TCV: Often, use of the words, "the city," creates a sense of an entirely separate entity.
Huezo: You're right. It's an organization made up of people, of human beings.
TCV: It is sometimes looked at as a monolith and citizens use the phrase "well, it's the city doing this." These are people, representatives elected and their appointees. I think that at times, we forget that.
Huezo: You have to put a human face on that all the time.
TCV: At many Newark functions, it appears that not only one official shows up, but groups of these people, much like a team.
Huezo: It goes back to what I said earlier. You have to have the pulse of the community and the only way you get that is to get close to it. To have good antennas - to figure out what is going on around you - you have to be involved.
TCV: How does that translate to larger cities?
Huezo: You can't rely on one person to do it all. It has to be a team effort. If you set that as an expectation - as a "modus operandi" - for your immediate advisors and your department heads, you're going to accomplish that. You have to be seen in public, be engaged and involved with the nonprofits and services clubs; you have to do all of that. There needs to be a human face on whole entity that you represent.

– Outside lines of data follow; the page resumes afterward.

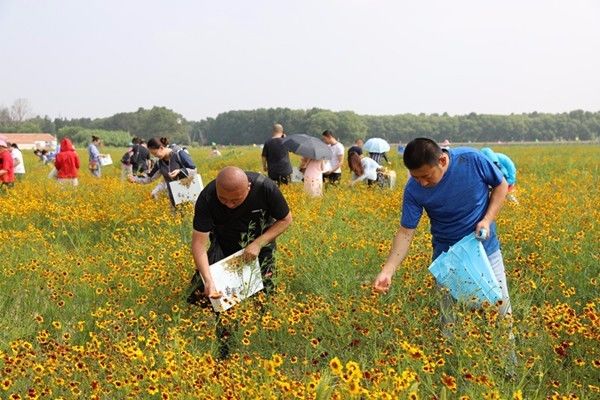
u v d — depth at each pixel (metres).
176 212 10.02
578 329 4.45
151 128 188.25
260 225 5.63
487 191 4.89
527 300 5.45
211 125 192.00
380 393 3.39
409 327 4.84
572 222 8.46
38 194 14.21
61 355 4.36
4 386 3.88
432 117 189.25
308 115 174.00
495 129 186.62
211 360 4.14
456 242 4.92
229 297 5.30
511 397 3.86
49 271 7.02
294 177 14.95
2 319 5.80
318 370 4.67
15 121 173.88
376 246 7.39
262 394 3.73
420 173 4.67
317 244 7.60
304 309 5.29
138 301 5.94
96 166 23.20
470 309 4.75
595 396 4.10
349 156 14.66
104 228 10.23
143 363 4.33
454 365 4.62
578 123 190.12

It cannot be just a job - that's the difference. Being part of the community means you cannot just go to sleep or work there, then take off and go somewhere else. You have to have ownership. You must be a stakeholder!
It comes down to the philosophy of an organization. The city manager establishes a tone. Sometimes we become aloof and cold. We think people should be impressed with our position. But if you do that, you're going to get yourself in trouble. You have to be reaching out all the time; and not just you, your team must be doing it as well.
TCV: It's hard to do it all the time.
Huezo: It is hard to do, but that's why you decided to go into public service. It isn't just a job; it's a passion, a commitment.
TCV: Is there anything you would like to add?
Huezo: I would like to emphasize that a city manager has to be an excellent communicator, not only able to go before a large audience and talk at council meetings, but also develop good listening skills. You are there to listen. When people bring issues to your attention, you don't start by telling them what to do, you listen to them. That is difficult because, at times, we are under the illusion that we know the answers. It is always important to be able to receive and analyze new information.